# Task to complete
Pick out every line in the records below that contains the string "them", and copy each of those lines.

Stored data:

== Segment start ==

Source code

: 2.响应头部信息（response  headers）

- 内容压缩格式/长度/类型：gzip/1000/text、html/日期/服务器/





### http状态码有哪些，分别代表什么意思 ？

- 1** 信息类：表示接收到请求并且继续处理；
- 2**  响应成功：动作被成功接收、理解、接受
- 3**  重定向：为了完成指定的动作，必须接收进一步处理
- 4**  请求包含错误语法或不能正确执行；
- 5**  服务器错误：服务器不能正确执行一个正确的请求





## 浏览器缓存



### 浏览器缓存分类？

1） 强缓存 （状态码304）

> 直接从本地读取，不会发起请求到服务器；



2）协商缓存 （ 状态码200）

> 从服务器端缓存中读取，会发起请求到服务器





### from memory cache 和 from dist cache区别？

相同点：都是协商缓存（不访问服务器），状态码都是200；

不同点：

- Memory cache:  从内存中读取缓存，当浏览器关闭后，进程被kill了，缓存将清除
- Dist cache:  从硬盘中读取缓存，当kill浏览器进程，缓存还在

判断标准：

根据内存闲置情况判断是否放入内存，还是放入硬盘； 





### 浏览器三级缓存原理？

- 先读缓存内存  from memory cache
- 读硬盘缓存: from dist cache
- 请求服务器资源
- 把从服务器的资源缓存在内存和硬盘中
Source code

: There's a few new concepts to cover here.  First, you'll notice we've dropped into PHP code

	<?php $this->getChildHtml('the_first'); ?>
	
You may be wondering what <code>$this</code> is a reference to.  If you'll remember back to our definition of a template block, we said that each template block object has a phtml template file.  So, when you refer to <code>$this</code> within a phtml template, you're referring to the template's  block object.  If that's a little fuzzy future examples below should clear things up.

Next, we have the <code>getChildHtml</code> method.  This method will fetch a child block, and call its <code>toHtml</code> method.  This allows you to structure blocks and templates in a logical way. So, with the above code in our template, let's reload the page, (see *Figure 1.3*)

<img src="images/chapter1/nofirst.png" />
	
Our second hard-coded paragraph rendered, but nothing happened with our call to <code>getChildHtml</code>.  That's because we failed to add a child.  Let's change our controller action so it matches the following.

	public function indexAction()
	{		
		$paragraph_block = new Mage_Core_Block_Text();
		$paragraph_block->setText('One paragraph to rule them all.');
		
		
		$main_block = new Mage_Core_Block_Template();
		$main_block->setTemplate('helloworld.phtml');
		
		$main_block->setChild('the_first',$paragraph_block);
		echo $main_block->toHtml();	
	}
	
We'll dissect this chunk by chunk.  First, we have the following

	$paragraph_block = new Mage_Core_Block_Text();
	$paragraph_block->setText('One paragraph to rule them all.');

== Segment end ==

# Answer section
		$paragraph_block->setText('One paragraph to rule them all.');
	$paragraph_block->setText('One paragraph to rule them all.');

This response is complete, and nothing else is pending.